We slowed to a crawl as we reached the lodge.  On this stretch of the road people forget that cars pass through the road and pedestrians walk about with total disregard for passing vehicles.   We continued on up the road, driving slowly past the first and second picnic areas until we reached the parking area for the Hurricane Hill Trail.  

Slowly we circled the lot.  It was full. 

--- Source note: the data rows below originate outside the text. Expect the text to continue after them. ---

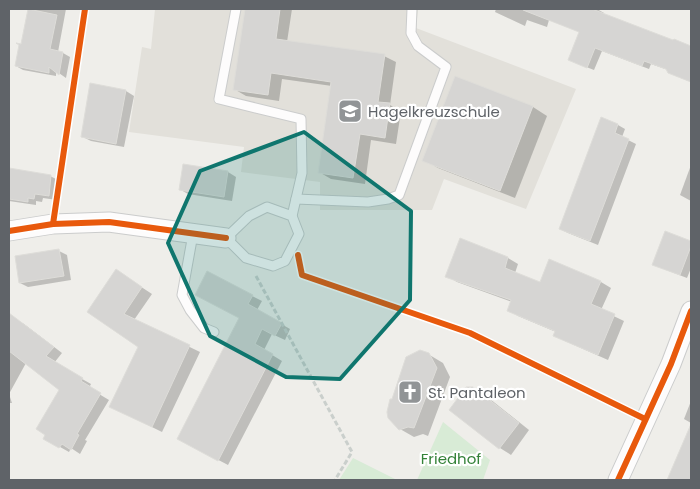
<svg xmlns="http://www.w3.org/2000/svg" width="700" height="489" viewBox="0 0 700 489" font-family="Poppins,sans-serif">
<rect width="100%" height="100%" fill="#efeeea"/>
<!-- education -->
<polygon fill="#e2e0da" points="155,9 418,9 416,28 576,89 526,209 444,179 432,210 320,210 320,182 241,172 244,147 129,132 142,47 151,49"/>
<!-- green -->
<g fill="#d8ebd6">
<polygon points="443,422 490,460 483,480 417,480"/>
<polygon points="353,458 397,480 339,480"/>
</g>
<!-- shadow -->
<g fill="#0003">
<polygon points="30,9 66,9 58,52 63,53 70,57 66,78 56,71 56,76 23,70 16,66 22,45"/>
<polygon points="246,9 292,9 287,42 384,56 396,62 390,105 401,111 396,144 371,140 365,184 331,179 319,172 332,86 282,79 279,101 246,96 234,89"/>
<polygon points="496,9 597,9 604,13 603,14 674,42 674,40 691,47 691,82 676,76 668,70 651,64 649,69 602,51 594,70 576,63 580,32 549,20 547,27 527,20 525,26 495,12"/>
<polygon points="456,77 533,107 547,116 515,198 438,168 424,160"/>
<polygon points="91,85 126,91 134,96 124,147 91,141 83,137"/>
<polygon points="601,119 618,125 625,129 622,137 636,144 598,245 568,233 560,229"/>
<polygon points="691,165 691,201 680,195"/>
<polygon points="9,169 50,176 58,180 57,200 43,198 42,202 36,201 36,205 9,201"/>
<polygon points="228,172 236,177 232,201 188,194 181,190"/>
<polygon points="665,233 691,243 691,268 687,278 661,268 654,264"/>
<polygon points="59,251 67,255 71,280 28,287 20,283"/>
<polygon points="508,258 518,264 515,273 540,284 550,261 601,282 611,288 601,310 624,321 608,360 565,341 555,336 556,332 518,316 508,310 512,302 457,282 447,276"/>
<polygon points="207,273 262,301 257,310 290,329 285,340 272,334 264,350 282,361 228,465 188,444 241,318"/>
<polygon points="126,277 152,294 134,320 200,352 162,432 111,407 139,347 88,312"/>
<polygon points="15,319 24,324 62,353 54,363 91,384 89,388 109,400 85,440 87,441 80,454 71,448 69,452 44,438 61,389 26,363 9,394 12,403 9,403 9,327"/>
<polygon points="428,354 443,363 450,377 428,436 423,434 414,437 400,429"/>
<polygon points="473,388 485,395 529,430 511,455 500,448"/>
<polygon points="691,401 691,423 684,419"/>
<polygon points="691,427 691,480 668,480"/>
</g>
<!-- building -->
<g fill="#d6d5d3" stroke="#deddd9">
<polygon points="28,9 57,15 50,49 63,52 59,75 49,67 49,73 15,66 19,45 16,43 21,44"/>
<polygon points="245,9 280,9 276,39 385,54 378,102 390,103 385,138 360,134 353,178 318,173 331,82 271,73 268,95 233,90"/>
<polygon points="523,9 592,9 673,40 674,39 691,46 691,82 668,73 666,69 644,61 642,66 595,48 587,68 568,60 579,32 523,10"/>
<polygon points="455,76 533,106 500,191 422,161"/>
<polygon points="90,83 126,90 116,144 81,137"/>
<polygon points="601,117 618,124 615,133 629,139 590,241 559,229"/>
<polygon points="183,164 228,171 224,197 179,190"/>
<polygon points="9,168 51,175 49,196 35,194 34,199 28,198 28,202 9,199"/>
<polygon points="665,231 691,241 691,246 680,275 652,265"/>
<polygon points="460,238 508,257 505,268 540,282 549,259 601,281 591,304 615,314 598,355 553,336 555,331 507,311 511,300 445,277"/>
<polygon points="59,249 64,276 19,283 15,256"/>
<polygon points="116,269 142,287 124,314 190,345 152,427 109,407 138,347 87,312"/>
<polygon points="207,271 253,295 248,304 282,323 275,336 262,329 255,344 273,354 218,461 177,439 239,318 195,295"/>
<polygon points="9,313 54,347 46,356 83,378 81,381 101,393 77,434 79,435 71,450 62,444 59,448 43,439 45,435 36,429 59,390 9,351"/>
<polygon points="420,350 429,353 437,368 414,428 408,427 399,430 388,418 387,412 390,399 392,399 406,357"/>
<polygon points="466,387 473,387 519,423 499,449 449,410"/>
<polygon points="691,424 691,480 667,480"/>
</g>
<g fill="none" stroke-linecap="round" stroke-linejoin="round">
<!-- lane casing -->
<g stroke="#cbcccc" stroke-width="11">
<g id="lane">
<polyline points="236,9 219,99 301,119 302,173 292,216"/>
<polyline points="296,199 368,202 388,199 399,195 446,67 418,46 411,33 412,9"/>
<polygon points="267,207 292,216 299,234 285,261 273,266 246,258 226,238 249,216"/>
<polyline points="193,234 182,295 190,310 204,328 214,332"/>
</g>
</g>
<!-- street casing -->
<g stroke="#cbcccc" stroke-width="21">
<g id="street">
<polyline points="9,231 53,224 109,222 226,238"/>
<polyline points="618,480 671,364 691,311"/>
</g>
</g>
<!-- path -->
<polyline stroke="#cacfcc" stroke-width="3" stroke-dasharray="5 2.5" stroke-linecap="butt" points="256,276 352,452 335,480"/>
<!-- lane -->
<use href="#lane" stroke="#fdfcfc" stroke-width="9"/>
<!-- street -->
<use href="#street" stroke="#fdfcfc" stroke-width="19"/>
<!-- cycleway casing -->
<g stroke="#fff" stroke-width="9">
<g id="cycleway">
<polyline points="53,224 85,9"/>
<polyline points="9,231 53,224 109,222 226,238"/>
<polyline points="298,255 302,275 470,333 645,419"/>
<polyline points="618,480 671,364 691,311"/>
</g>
</g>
<!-- cycleway -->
<use href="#cycleway" stroke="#e8590c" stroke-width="6"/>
</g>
<!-- marked area -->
<path fill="#0f766e" fill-opacity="0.2" stroke="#0f766e" stroke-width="4" stroke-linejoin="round" d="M304,132L411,211L410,300L340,379L286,377L210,336L168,243L200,171Z"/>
<!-- icons -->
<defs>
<g id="school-square" transform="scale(1.25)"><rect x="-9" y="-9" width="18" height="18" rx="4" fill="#919496" stroke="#fff"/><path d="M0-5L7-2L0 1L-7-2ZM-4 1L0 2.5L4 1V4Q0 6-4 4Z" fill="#fff"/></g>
<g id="church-square" transform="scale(1.25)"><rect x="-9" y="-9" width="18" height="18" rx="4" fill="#919496" stroke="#fff"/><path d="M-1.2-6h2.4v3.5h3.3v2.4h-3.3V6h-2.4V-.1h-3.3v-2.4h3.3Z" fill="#fff"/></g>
</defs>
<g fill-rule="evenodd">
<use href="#school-square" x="350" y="111"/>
<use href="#church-square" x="410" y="392"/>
</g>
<g text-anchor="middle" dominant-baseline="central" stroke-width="4.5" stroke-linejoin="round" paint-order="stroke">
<!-- poi labels -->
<g font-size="15" fill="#5f6368" stroke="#fff" text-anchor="start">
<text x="368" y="111">Hagelkreuzschule</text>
<text x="428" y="392">St. Pantaleon</text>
</g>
<!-- park labels -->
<g font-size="15" fill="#348238" stroke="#fff">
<text x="451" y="458">Friedhof</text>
</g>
</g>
<!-- border -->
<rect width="700" height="489" fill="none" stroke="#5f6368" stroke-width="20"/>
</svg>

 We drove back down to the second picnic area and parked.  Finding a table, nestled in the trees but partially warmed by the sun, we ate our sandwiches while listening to a raven call out above.  Then we saw it as it sailed over the trees.  Someone in the parking lot was able to capture a picture as it flew away, but alas, we weren’t prepared. 

Once again we headed up to the Hurricane Trail Parking lot, still no empty spaces, but we circled the lot.  And then as we started to circle it a third time a couple came up and indicated that they would be pulling out.  

As we started out the trail, we were rewarded for our patience.  Brilliant blues of lupine grow close to the trail.  Looking closely, we discovered tiger lilies amidst beds of Indian paintbrush and all along the trail wildflowers of whites and pinks and yellows greeted us as we walked along. 

The wildflowers are late this year.   Winter stayed beyond its welcome up on the ridge.  But since this was my first trip up there this year, I’ll forgive the winter for its persistence.  Perhaps we’ll get out the trail again before the winds and rain come and remind us why it is called Hurricane Ridge.